Cédric O considère StopCovid comme« un complément utile du travail des brigades sanitaires dont la mission vitale d’identification des chaînes de transmission se heurte à des limites physiques dans les endroits densément fréquentés comme les transports en commun ».En somme, des professionnels de santé sont chargés de recueillir les contacts connus (famille, amis, collègues) et l’app viendrait en support pour repérer toutes les personnes anonymes dont le malade a été proche pendant 15 minutes.
Pour Maurice Ronai, le vif débat public autour de StopCovid pourrait avoir des effets délétères :« Les réticences du public envers cette app risquent d'affecter le dispositif humain qui se met en place par ailleurs et qui repose sur la confiance et la participation volontaire des personnes aux enquêtes.
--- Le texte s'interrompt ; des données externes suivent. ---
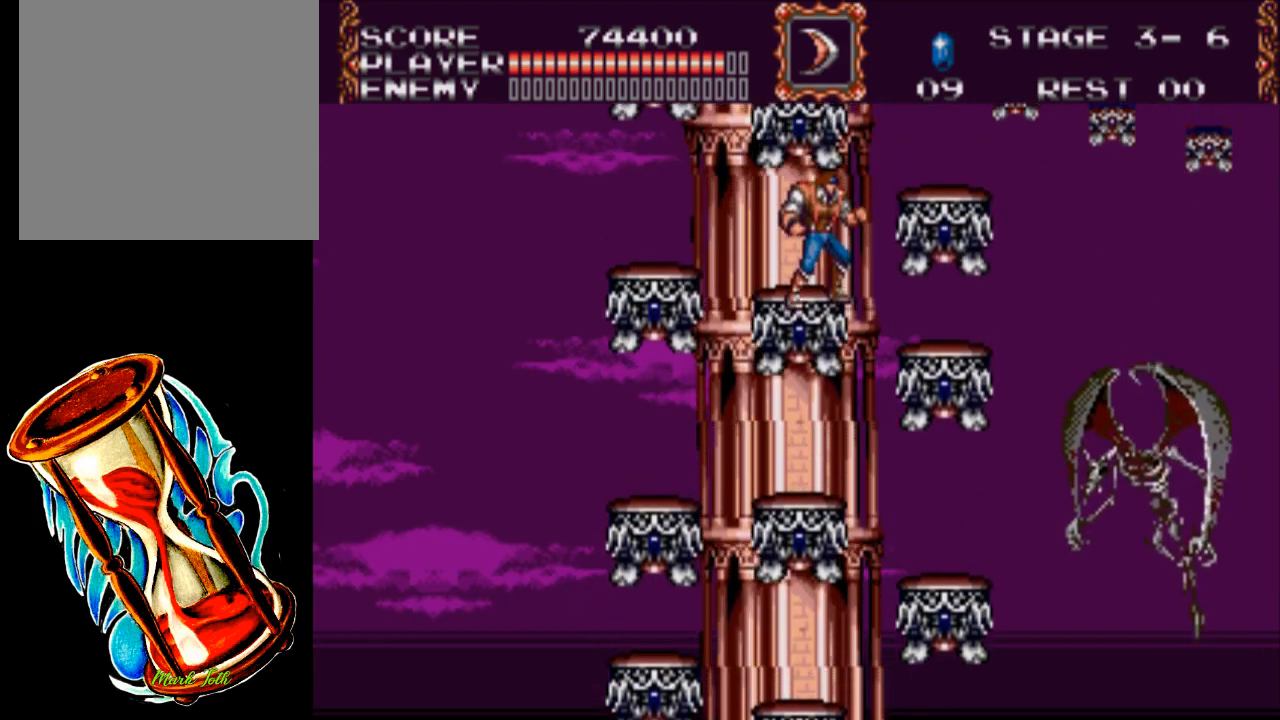
{"buttons": [], "events": [[17, "DPAD_LEFT", "down"], [83, "DPAD_LEFT", "up"]]}
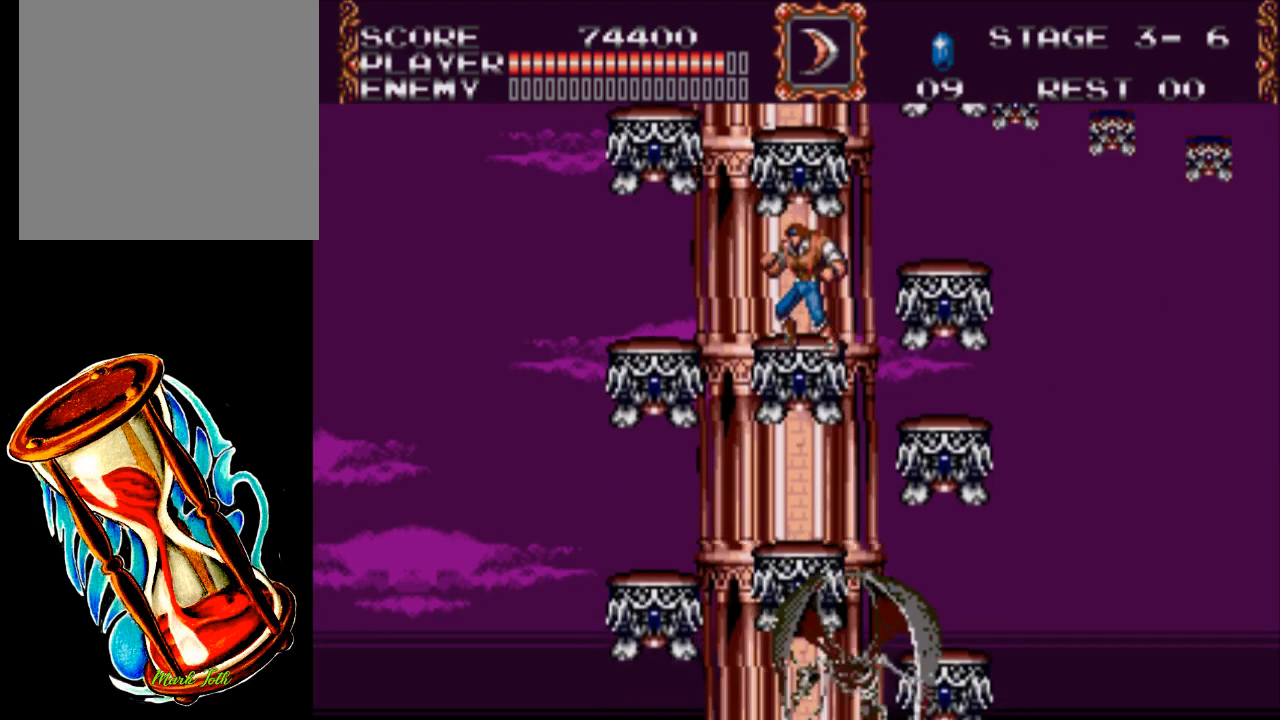
{"buttons": [], "events": [[17, "A", "down"], [333, "A", "up"]]}
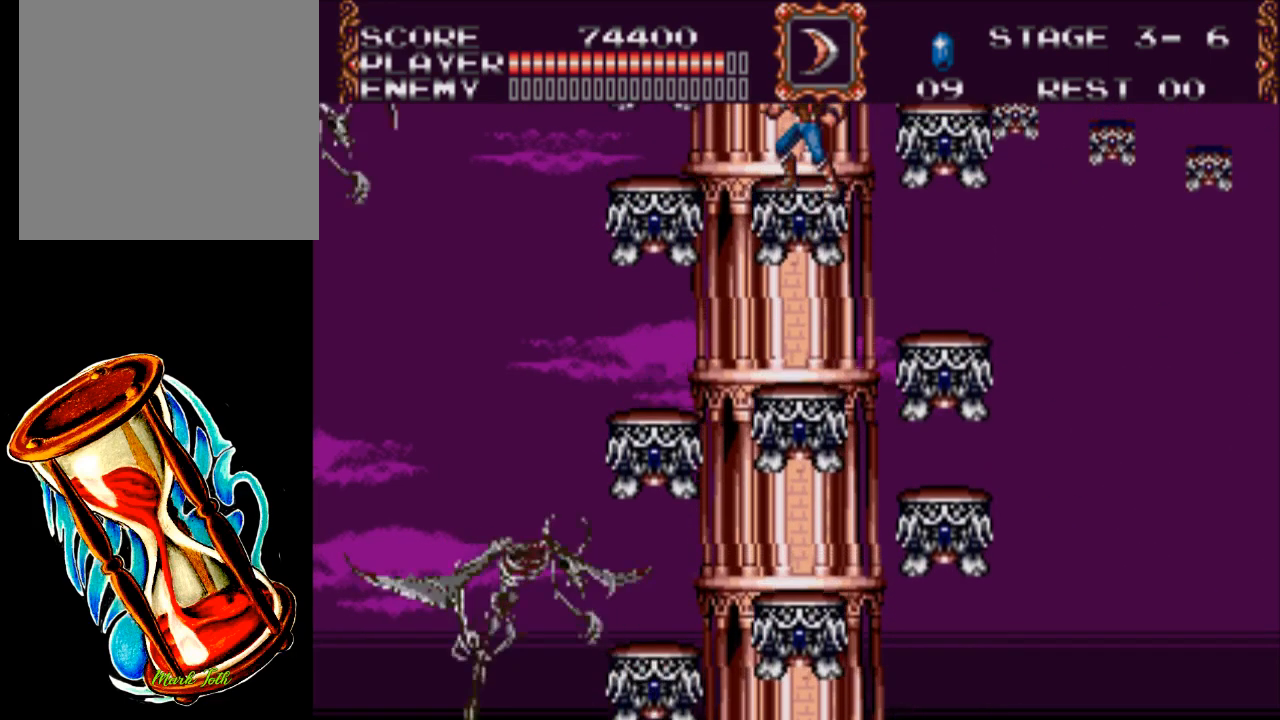
{"buttons": [], "events": []}
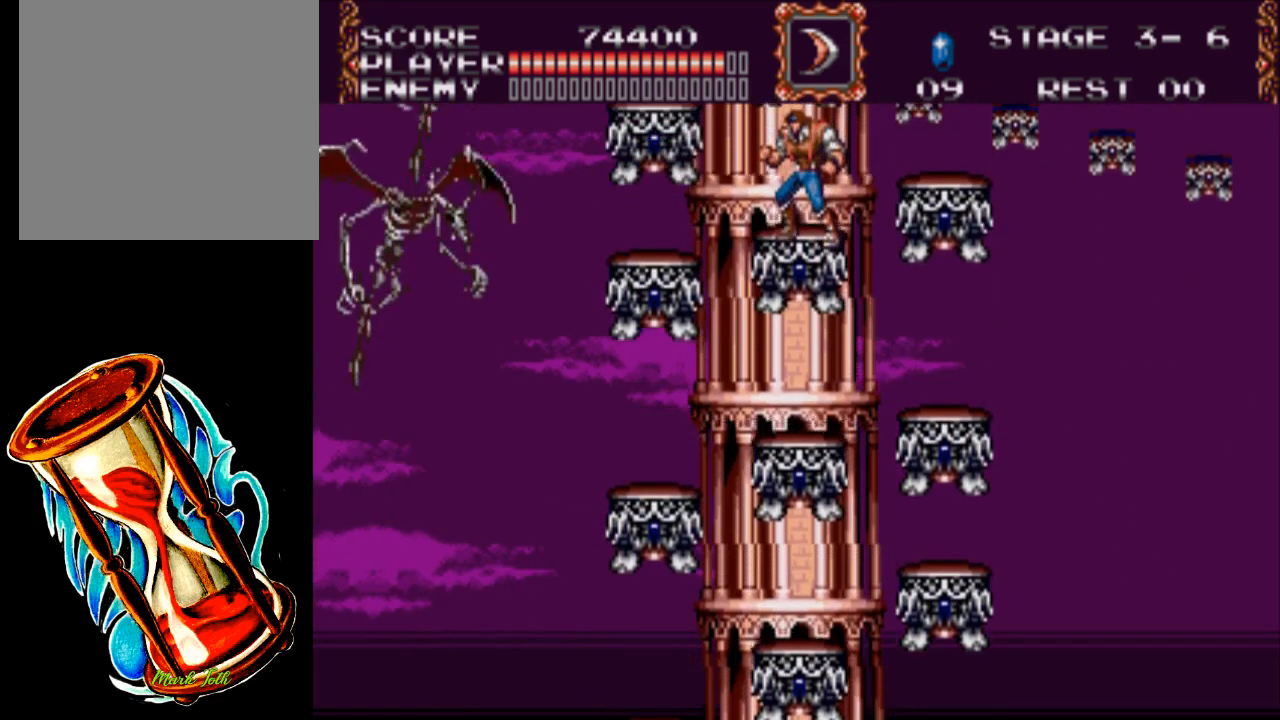
{"buttons": ["X"], "events": [[133, "X", "down"]]}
Les soupçons autour d'une app intrusive jette un doute sur tout le dispositif. »
« Le débat public tourne depuis un mois autour de StopCovid alors qu’en fait il ne s’agit que d’une petite brique dans un dispositif à nombreux volets », @mauriceronai ex-membre de la Commission nationale de l’information et des libertés (@CNIL) répond aux questions de #PICKS 👇 pic.twitter.com/3F4Je2neq7
— La Netscouade (@LaNetscouade) May 29, 2020
Est-ce que le dispositif marche à l’étranger ?
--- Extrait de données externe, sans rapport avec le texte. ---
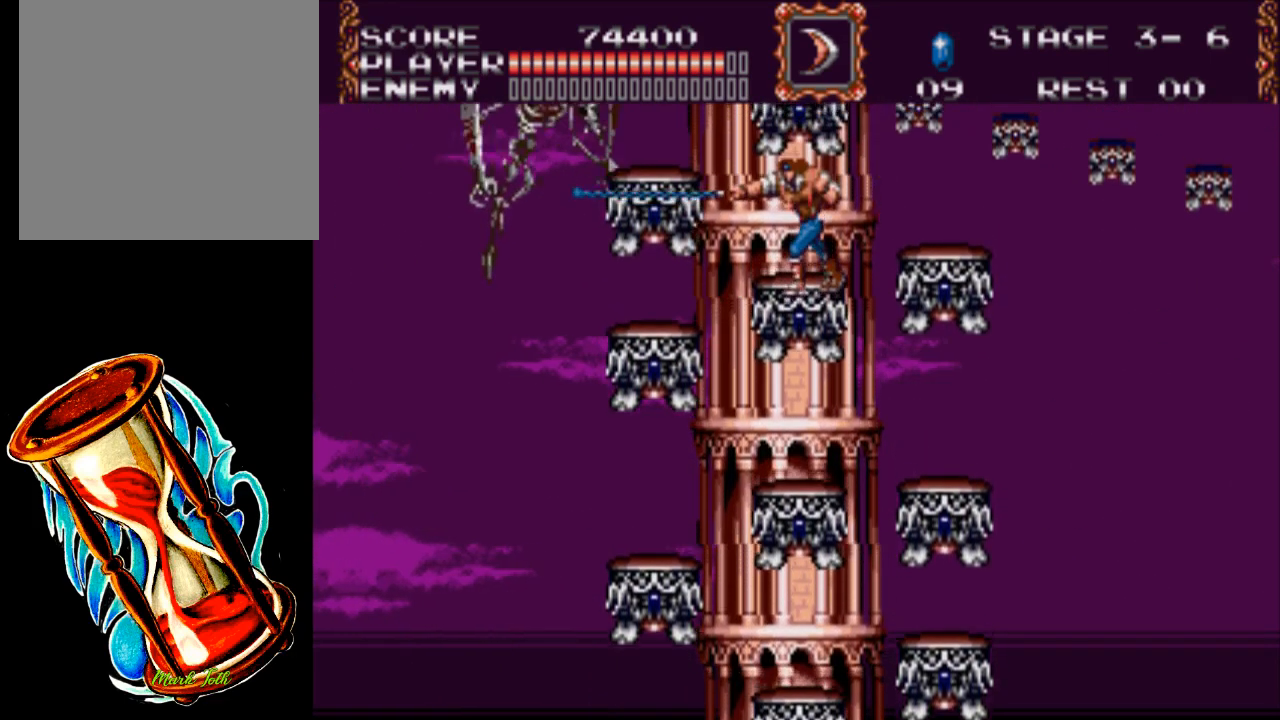
{"buttons": [], "events": [[317, "X", "up"]]}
La France est loin d’être la seule à développer une application de traçage (voir infographie). Au vu des faibles taux d’utilisation dans les différents pays, il est encore trop tôt pour se prononcer sur l’efficacité du dispositif. D’autant que les applis rencontrent un (heureux) problème : la maladie a largement reculé dans de nombreux pays, ce qui complique la mesure de leur impact. En Australie, on ne recense plus qu’une quinzaine de nouveaux cas par jour. Malgré un taux d’utilisation de 20 %, l’appli COVIDsafe lancée il y a un mois n’a réussi à débusquer qu’un seul cas. La faute à un recul de l’épidémie ou à une technologie inefficace ? Difficile de trancher.
L’exemple de Singapour est souvent cité pour montrer que le dispositif ne fonctionne pas. L’appli avait été lancée le 20 mars mais n’avait pu empêcher Singapour de se confiner le 7 avril. Penser qu’une appli expérimentale puisse empêcher un confinement dans un délai aussi court relève d’une mauvaise compréhension de la situation. L’app était encore en phase d’apprentissage avec à peine 20 % de la population qui l’avait téléchargé, il aurait fallu atteindre au moins un mois pour apprécier ses effets. A Singapour, l’épidémie est repartie dans des foyers de travailleurs étrangers, vraisemblablement pas le public qui avait téléchargé l’app. Un épisode qui doit nous enseigner que l’attention aux publics précaires est une priorité pour maîtriser cette épidémie, et cela nécessite plus de moyens humains que numériques.
Il existe en revanche un pays qui a maintenant un peu de recul sur l’utilisation de son dispositif : l’Islande. Avec un taux de 38 % d’utilisation, l’app Rakning C-19, lancé début avril, déçoit les autorités sanitaires locales.« La technologie est plus ou moins ... hum je ne dirais pas inutile », déclare Gestur Pálmason, l’inspecteur de la police islandaise qui supervise le traçage.« Mais c'est l'intégration de l’app et du contact tracing humain qui donne des résultats. Je dirais que [Rakning] s'est avéré utile dans quelques cas, mais cela n'a pas été un game changer pour nous ».StopCovid sera-t-il ungame changer? Rendez-vous dans quelques mois pour en débattre.